Minutes 16 to 20: The forced choice
Take your remaining list and compare values two at a time. If you could only keep one for the next five years, which one stays?
Keep going until you have your top 3 to 5.

A quick reality check once you have your list
Run your top values through these four questions:
The energy test. When you imagine a week where you’re fully living by these values, do you feel excited or drained? Values-aligned living should feel energizing, even when it’s hard.
The decision test. Think of a recent choice you made that felt right in your gut. Did it align with your top values? Usually it does. That’s how you know you’re on the right track.
The envy test. When you feel that particular kind of envy where you wish you had someone else’s life, which values are they living that you’re not? Envy usually points to something you’re neglecting.
The non-negotiable test. Would you sacrifice money, comfort, or approval to honor this value? If the honest answer is no, it’s probably a preference, not a core value.
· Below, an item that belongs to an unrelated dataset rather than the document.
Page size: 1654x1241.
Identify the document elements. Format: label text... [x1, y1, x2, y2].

What to actually do with your values now
Knowing your values is the start. Using them is the practice.
For everyday decisions: Before saying yes to something, ask which option lines up better with your top values. It sounds simple. It works surprisingly often.
For big life choices: Job offers, relationship decisions, where to live. Instead of measuring only by salary or status, measure by values alignment. A lower-paying role that honors what you care about will almost always feel better than a high-paying one that conflicts with it.
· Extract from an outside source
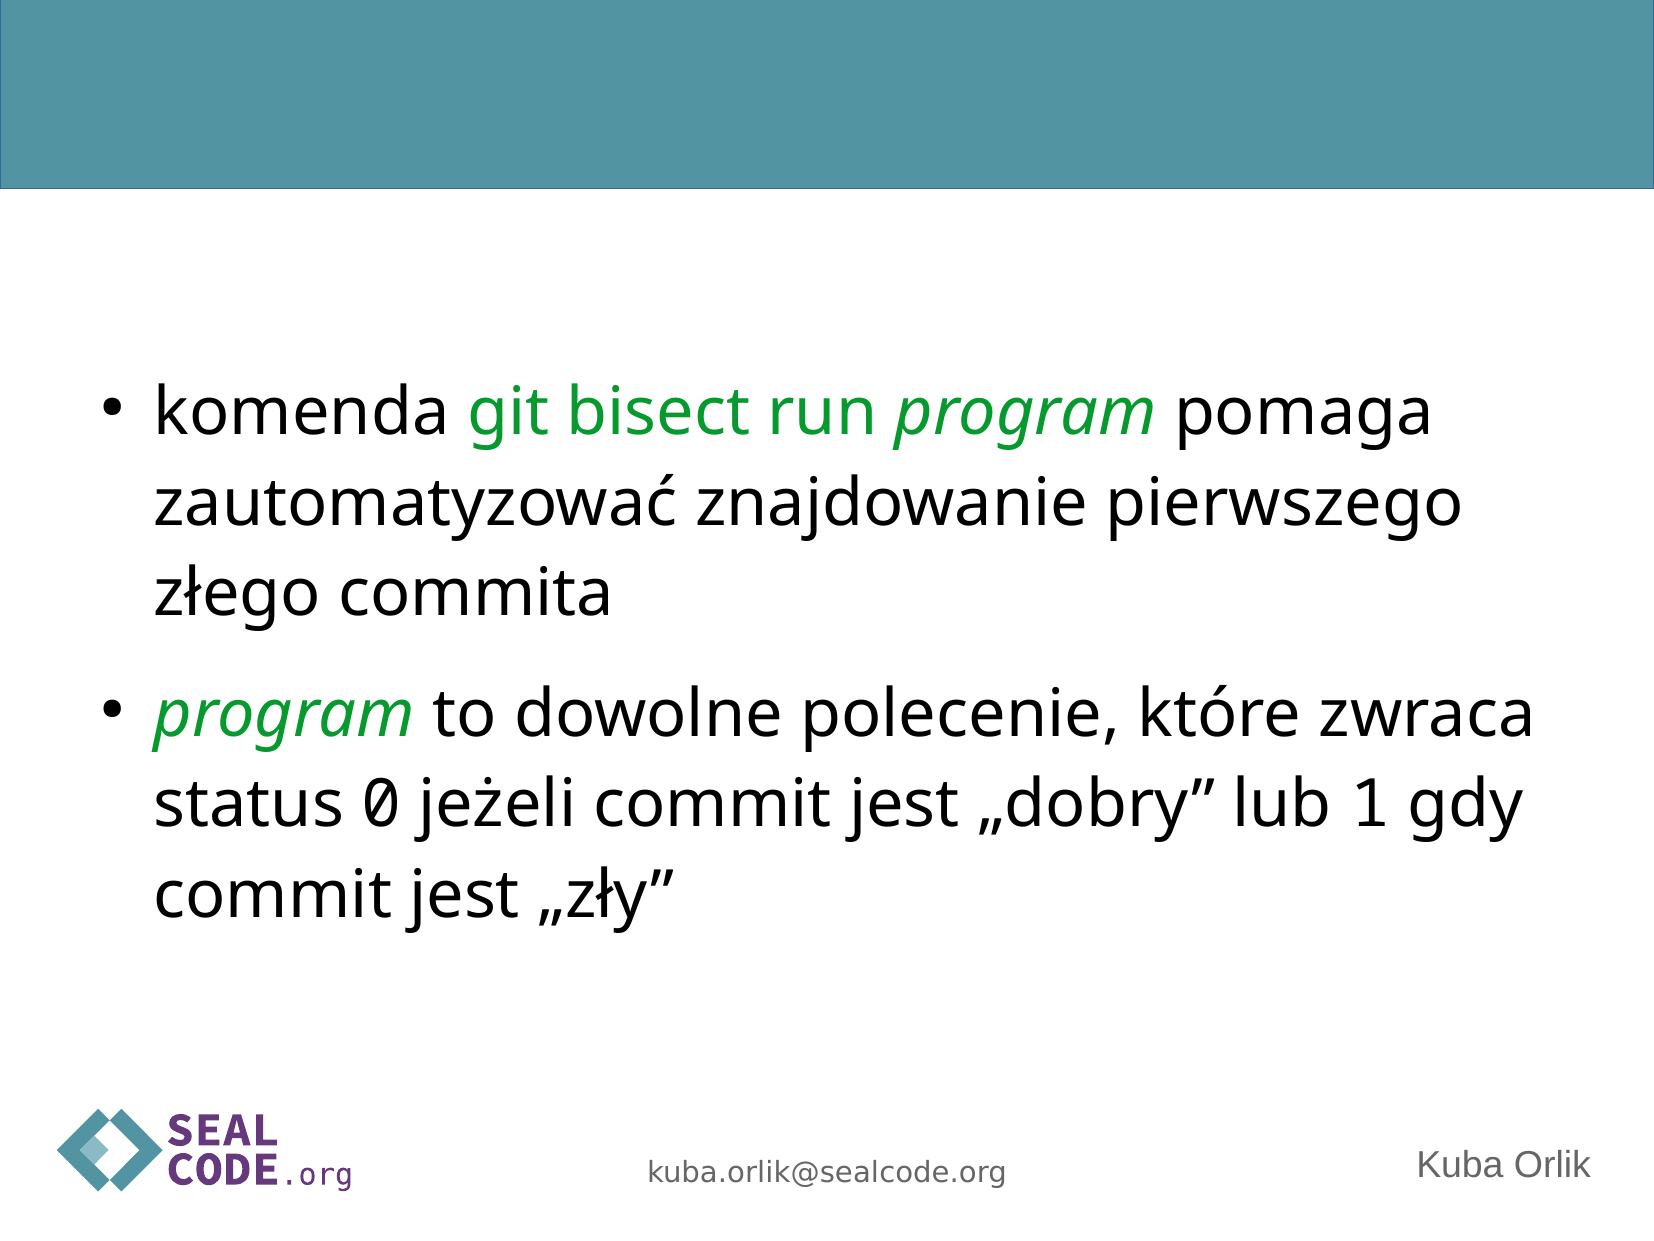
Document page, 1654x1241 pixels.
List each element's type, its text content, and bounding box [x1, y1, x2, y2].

list komenda git bisect run program pomaga zautomatyzować znajdowanie pierwszego złego commita program to dowolne polecenie, które zwraca status 0 jeżeli commit jest „dobry” lub 1 gdy commit jest „zły” [82, 290, 1571, 1010]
For setting goals: Ask which of your core values a goal actually serves. Values-aligned goals feel different. They pull you forward instead of requiring you to drag yourself toward them.
Five signs you’re actually living by your values
Decisions get easier and faster. Not because the choices get simpler, but because you have a clearer filter.
Difficult situations feel worth it. Hard things that align with your values feel like the right kind of hard. Different from the exhaustion of doing things that feel off.
Achievements feel more satisfying. Because they mean something to you, not just to other people.
Other people’s opinions affect you less. Not because you stop caring. Because when you know what matters to you, external validation becomes nice to have, not necessary.
Self-trust grows. Every time you make a values-based decision that feels right, you build a tiny bit more confidence in your own judgment.

Common questions about core values
What are core values? They’re the 3 to 5 principles that guide your most important decisions, especially when you’re forced to choose between things that both matter. Not aspirations. Not personality traits. The things you protect even when it costs you something.
How many core values should I have? Three to five. More than that and they stop being useful as a filter. If everything is a priority, nothing is.
What’s the difference between values and goals? Goals are outcomes you want to reach. Values are the qualities that make those outcomes matter. “Running a marathon” is a goal. “Physical health” or “perseverance” might be the value underneath it.
Can core values change over time? Yes. Especially after big life shifts. Loss, recovery, becoming a parent, leaving something behind. Retake this process once a year or whenever something major changes.
How do I know if a value is really mine or just something I think I should value? Look at your behavior. If the value genuinely shows up in choices you’ve made, especially ones that cost you something, it’s real. If it only shows up in what you say you care about, it might be borrowed from someone else.
Starting small is still starting
There’s no need to overhaul your whole life this week.
Pick one decision coming up, something real, not hypothetical. Before you answer it, ask yourself which option lines up better with your top three values. That’s it. Just that one decision.
See how it feels to choose from that place instead of from obligation, habit, or what looks best to everyone else.
That’s what it means to figure out what your core values are and actually live by them. Not a one-time list you write and forget. A quiet question you keep asking until it becomes the way you move through the world.